Una dopo l’altra, il bravo dottore provava le sue chiavi scegliendole con cura dal mazzo e girandole delicatamente nella toppa:
«La malinconia è un veleno sottile perché rende accetta la tristezza; diceva Hugo che la melanconia è la felicità d’esser tristi.»
A volte le sue parole mi stupivano. Non capivo come potesse scrutare nella profondità del mio animo: forse lo scorgeva in fondo ai miei occhi quando li apriva fra l’indice e il pollice per esaminare le cornee.
Quella volta, il dottor Onorato riuscì nell’intento di farmi “espettorare” i vari patemi, a partire dalla sofferta conclusione del mio matrimonio, all’eccessivo carico di lavoro e, per ogni sintomo, il buon dottore traeva un’aforistica prescrizione dal suo personalissimo ricettario letterario:
«Non si soffermi troppo sui suoi trascorsi coniugali: spesso, nelle relazioni, si è più sereni per le cose che si ignorano che per quelle che si sanno.»
«Eviti di tribolare troppo in quell’azienda: sappia che, secondo Confucio, l’uomo abile non è indaffarato e l’uomo indaffarato non è abile».
«Le piace quella signora? Allora l’avvicini, si proponga; la sua compagnia potrebbe esserle più salutare delle sue passeggiate: una volta l’aria era pulita e il sesso sporco, ma oggi è tutto il contrario.»
«Dica sempre di si a qualsiasi cosa lecita che possa accendere il suo interesse: il desiderio è metà della vita, l’indifferenza è metà della morte.»

Le citazioni del dottor Onorato erano come pillole colorate senza ricetta e senza ticket che, diluite nei suoi larghi sorrisi, s’ingollavano d’un fiato. Né tardarono a dare i loro risultati.
Ripresi l’abitudine di cucinarmi il pranzo e la cena in modo regolare ed equilibrato. In azienda mi presi qualche giorno di riposo. Recuperai alcuni numeri telefonici e, qualche sera dopo, al telefono, mi sorpresi a sussurrare con voce suadente che, oggigiorno, nemmeno l’aria è rimasta pura e il desiderio è metà della vita per un uomo e una donna abili, liberi o non troppo indaffarati… come Confucio.

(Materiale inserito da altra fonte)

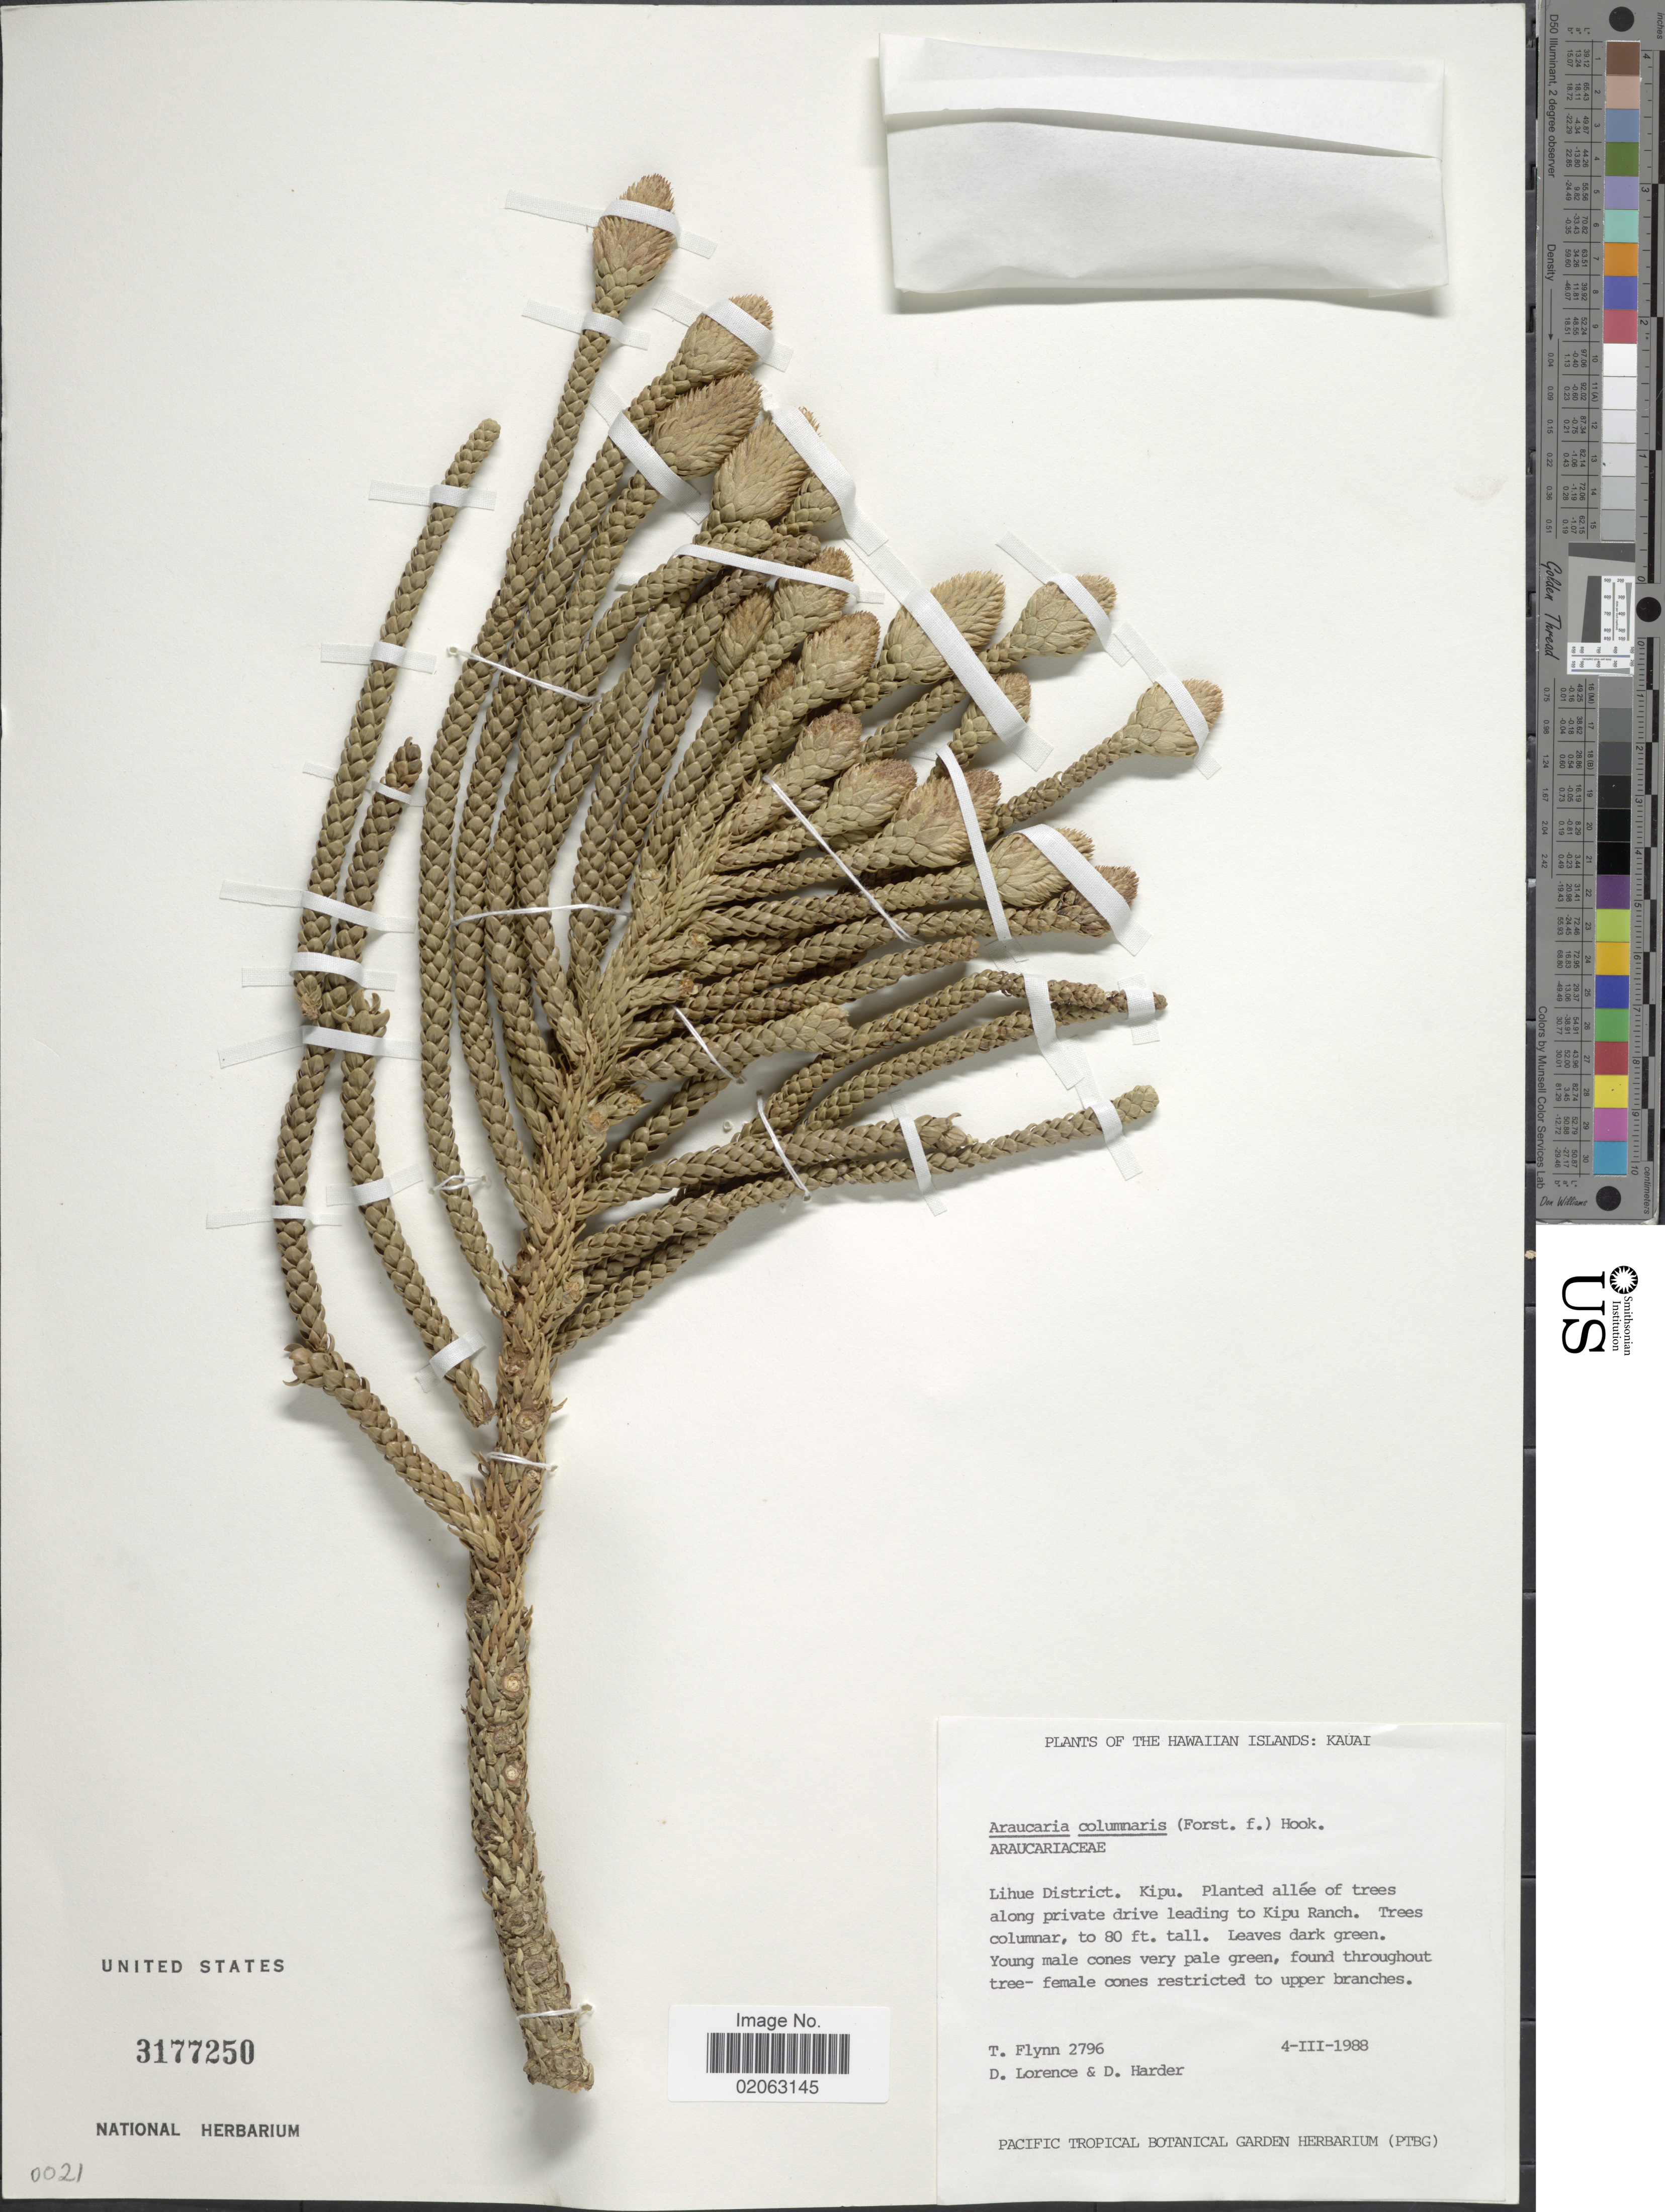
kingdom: Plantae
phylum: Tracheophyta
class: Pinopsida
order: Pinales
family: Araucariaceae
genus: Araucaria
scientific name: Araucaria columnaris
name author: (G. Forst.) Hook.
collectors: T. Flynn, D. Lorence & D. Harder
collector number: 2796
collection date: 1988-03-04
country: United States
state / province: Hawaii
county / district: Kauai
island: Kaua'i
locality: Lihue District, Kipu, along pivate drive leading to Kipu Ranch.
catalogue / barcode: US 3177250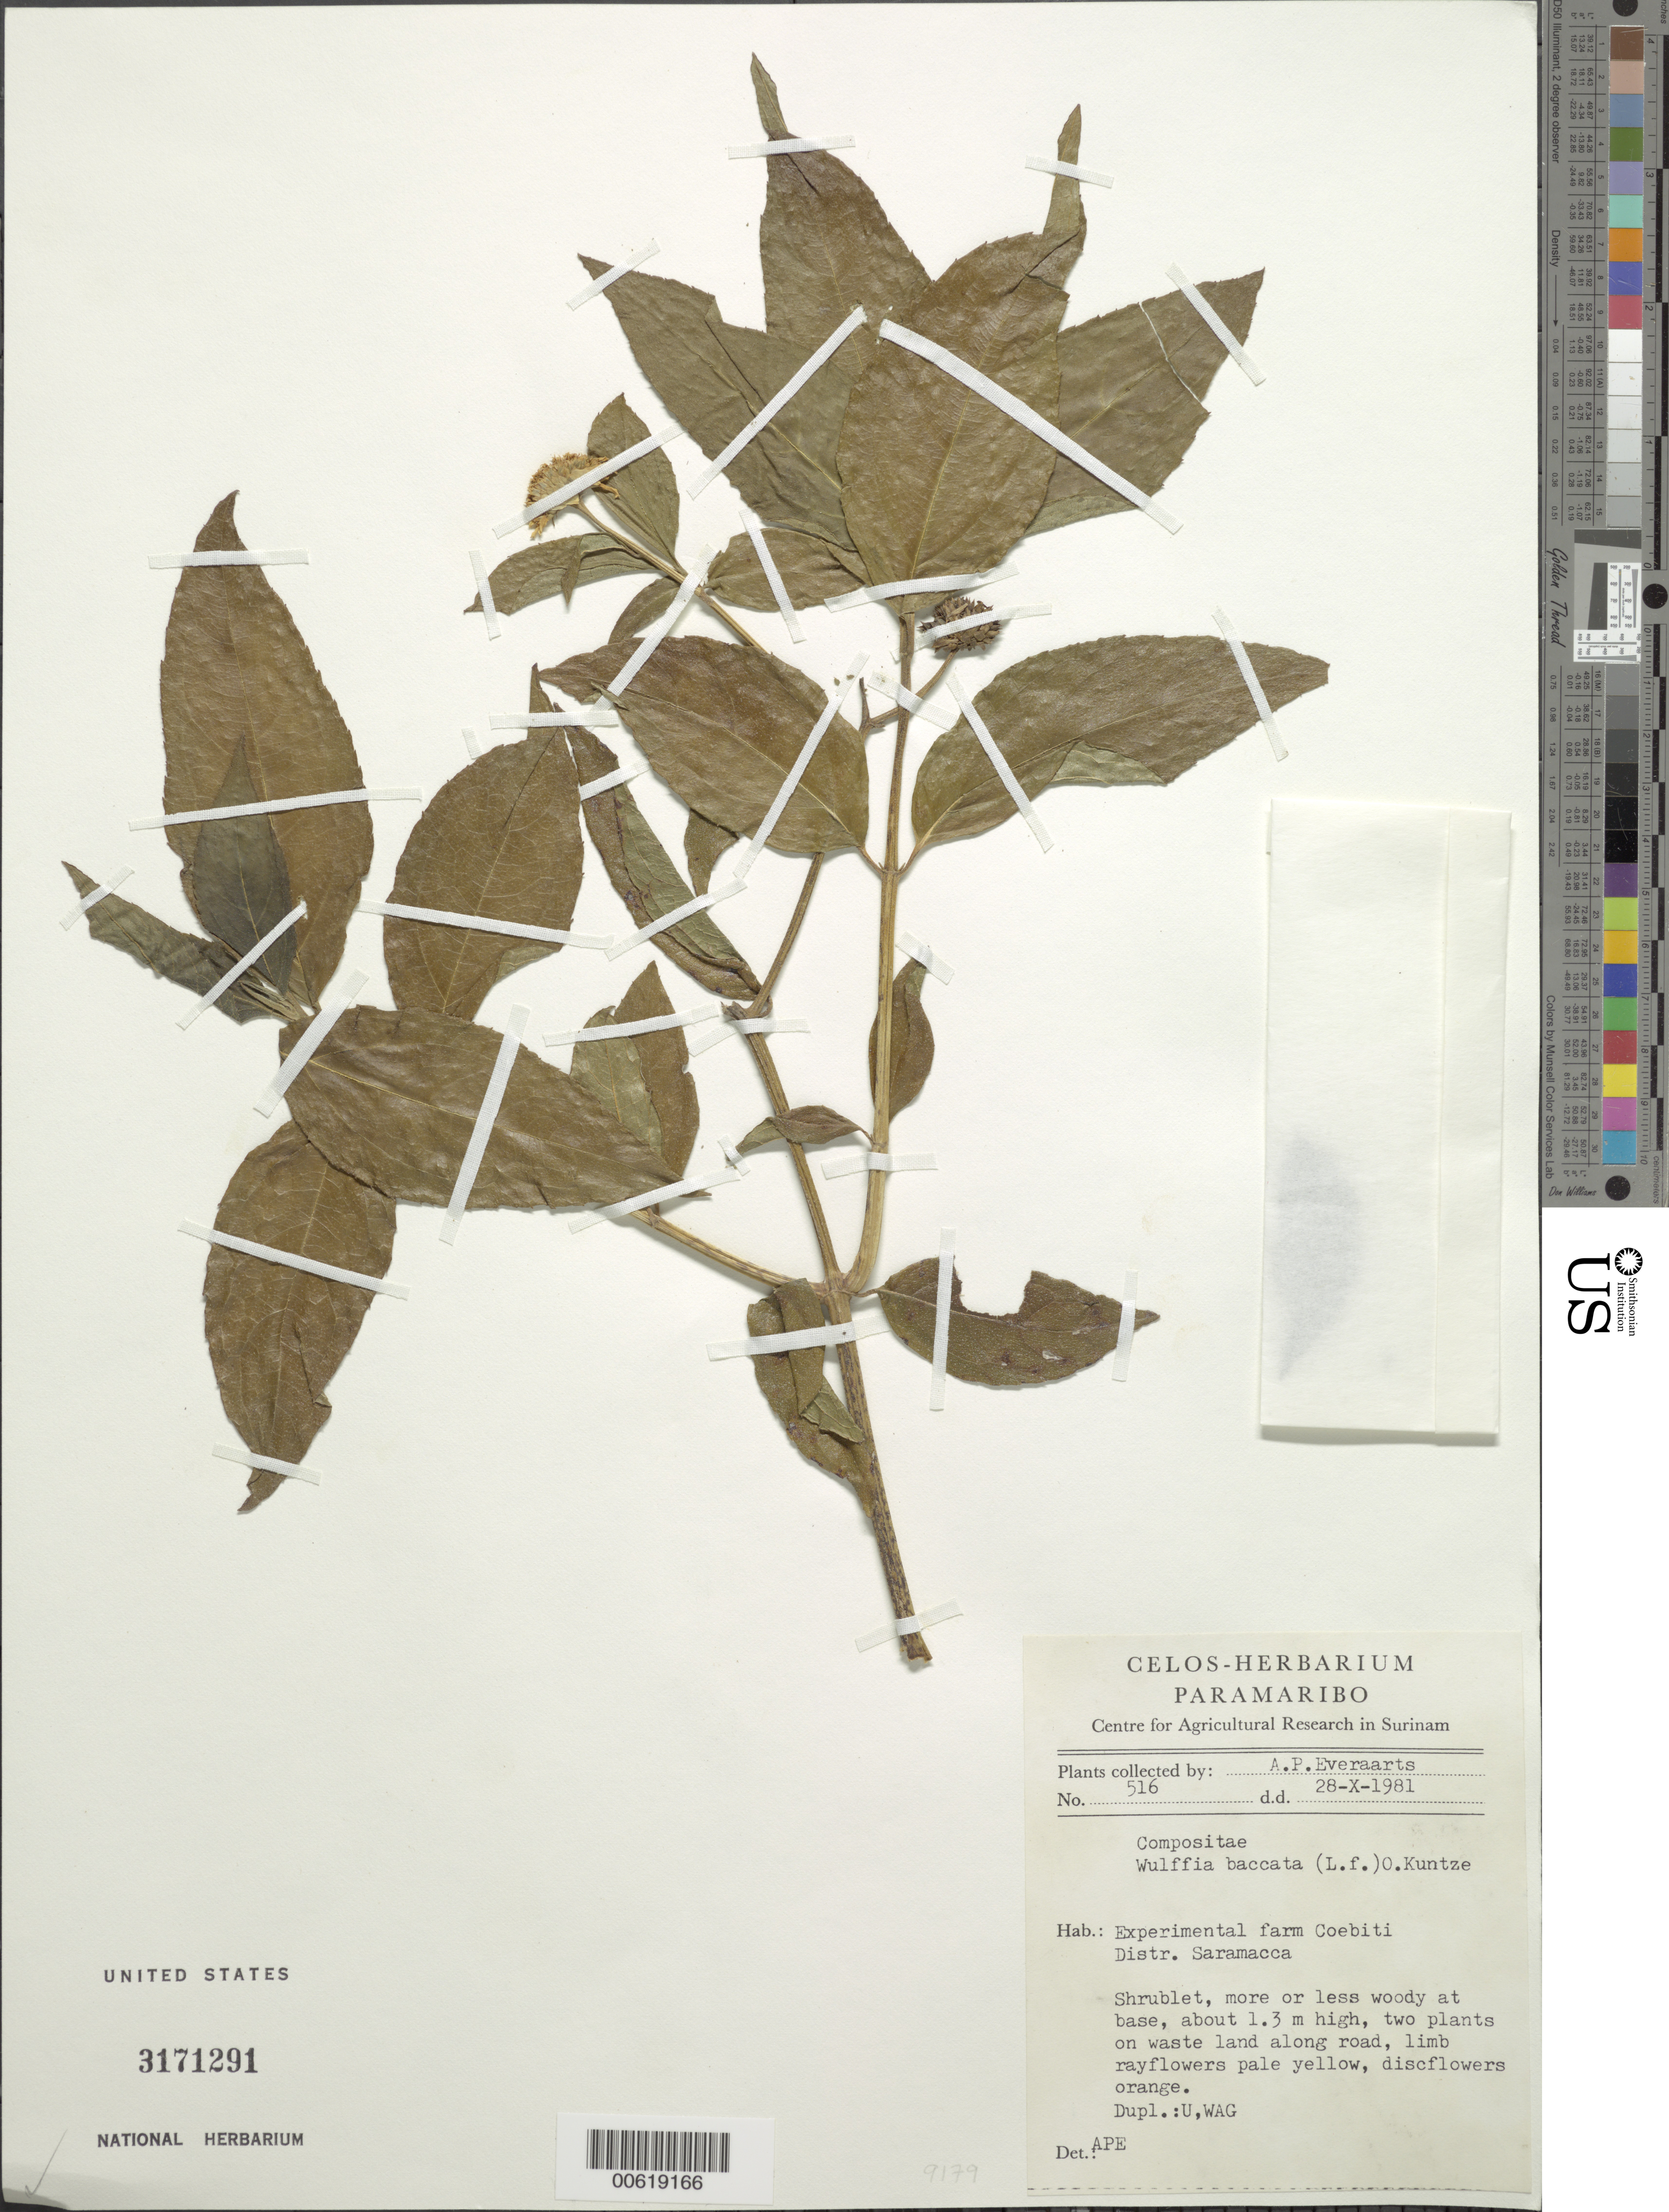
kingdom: Plantae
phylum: Tracheophyta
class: Magnoliopsida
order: Asterales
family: Asteraceae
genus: Wulffia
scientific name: Wulffia baccata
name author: (L. f.) Kuntze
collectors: A. Everaarts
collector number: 516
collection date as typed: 28-Oct-81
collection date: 1981-10-28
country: Suriname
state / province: Saramacca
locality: Coebiti Experimental Farm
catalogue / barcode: US 3171291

Al funerale del dottor Onorato c’ero anch’io e ricordo che mi presentai alla vedova per le condoglianze. Credevo di esserle estraneo, invece quando sentì il mio nome mi guardò come fossi una persona nota: «Lei è il signore che vive solo in cima alla collina», disse piano. Allora capii appieno il significato di “coppia molto unita”.
«Non vivo più solo, signora», mentii. Riferendo la mia solitudine alla sua, avrei fatto come il ricco che racconta la povertà a un povero.